Perranporth ist ein Küstendorf, das sich entlang eines breiten Strandes mit goldenem Sand erstreckt und von Granitfelsen und ausgedehnten Sanddünen geprägt ist. Das Dorf entwickelt sich rund um diese natürliche Küstenlinie mit typischen Häusern, Restaurants und Geschäften, die sich zum Strand hin öffnen.
Das Dorf entstand im 19. Jahrhundert als Zentrum des Zinnabbaus, als Bergbauunternehmen die Küstenlage nutzten. Die Schließung der Minen führte später zu einer Umwandlung in einen Tourismusort, der die natürlichen Strände und Klippen nutzte.
Der Name des Ortes ehrt den heiligen Piran, Schutzpatron Cornwalls, dessen Verehrung in der Region seit Jahrhunderten präsent ist. Die Dorfgemeinschaft bewahrt diese Verbindung bis heute durch lokale Traditionen und Platzbezeichnungen, die an den heiligen erinnern.

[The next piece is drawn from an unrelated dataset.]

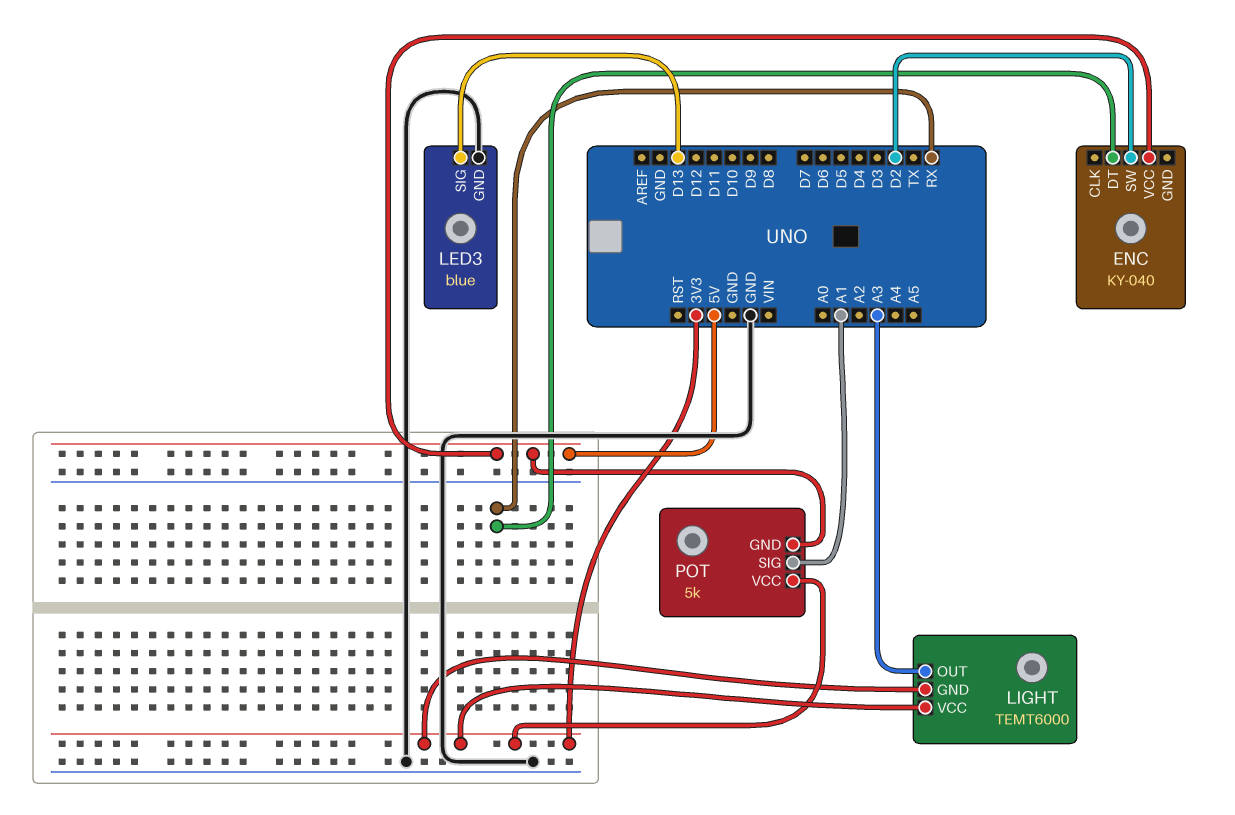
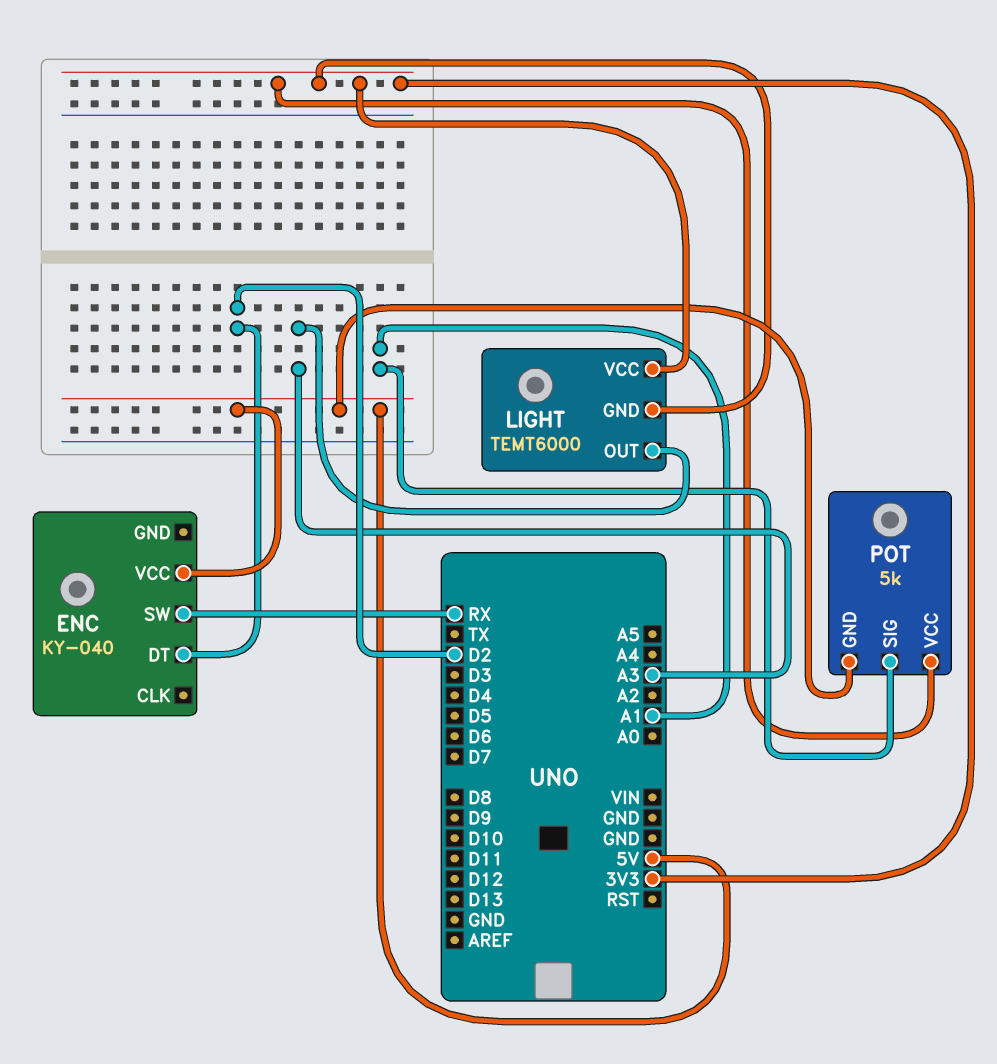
ENC pin DT: RX -> D2
ENC pin SW: D2 -> RX
LED3: blue -> none
LED3 pin GND: GND -> none
LED3 pin SIG: D13 -> none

Der Strand ist von Mai bis September mit Rettungsschwimmern besetzt und bietet ausgewiesene Bereiche zum Schwimmen und für andere Wassersportarten. Besucher sollten die Gezeiten beachten und sich der Kliffen bewusst sein, die den Strand begrenzen.

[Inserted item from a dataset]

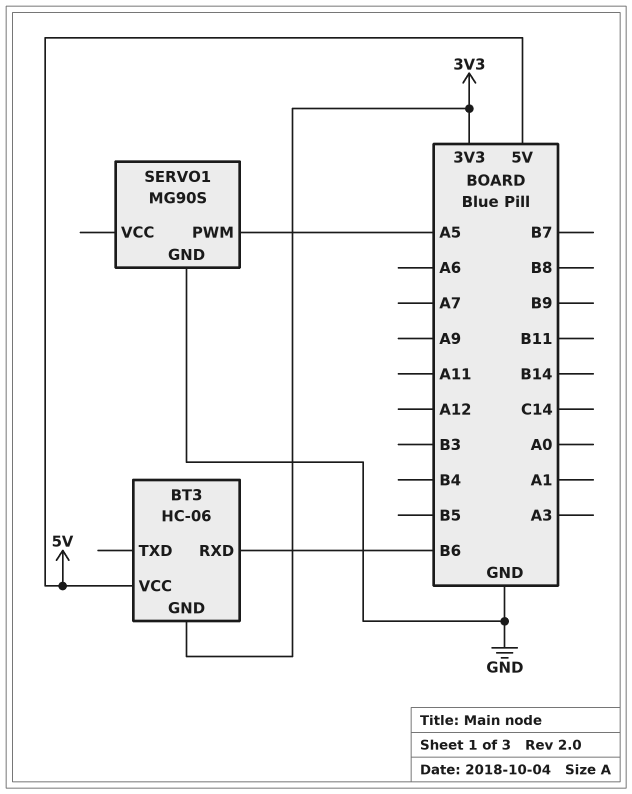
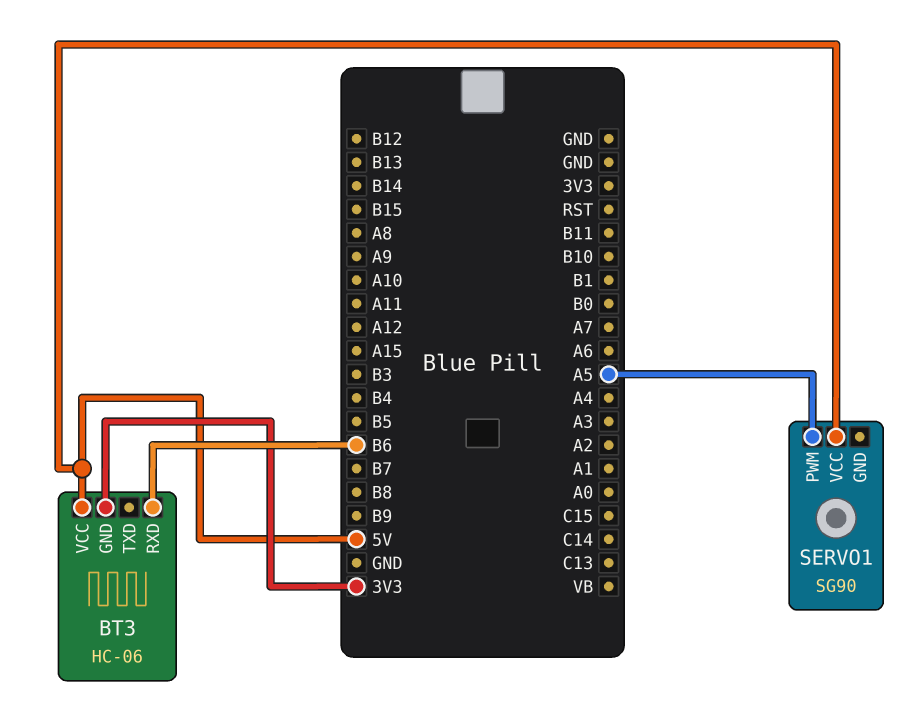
SERVO1: MG90S -> SG90
SERVO1 pin GND: GND -> none
SERVO1 pin VCC: none -> 5V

Ein lokaler Bestatter namens Tom Tremewan begann in den 1920er Jahren, die ersten britischen Surfbretter aus Sargdeckeln herzustellen, nachdem er von Soldaten vom Ersten Weltkrieg von Surfing gehört hatte. Diese ungewöhnliche Erfindung zeigt, wie der Ort zum frühen Zentrum des Surfings in Großbritannien wurde.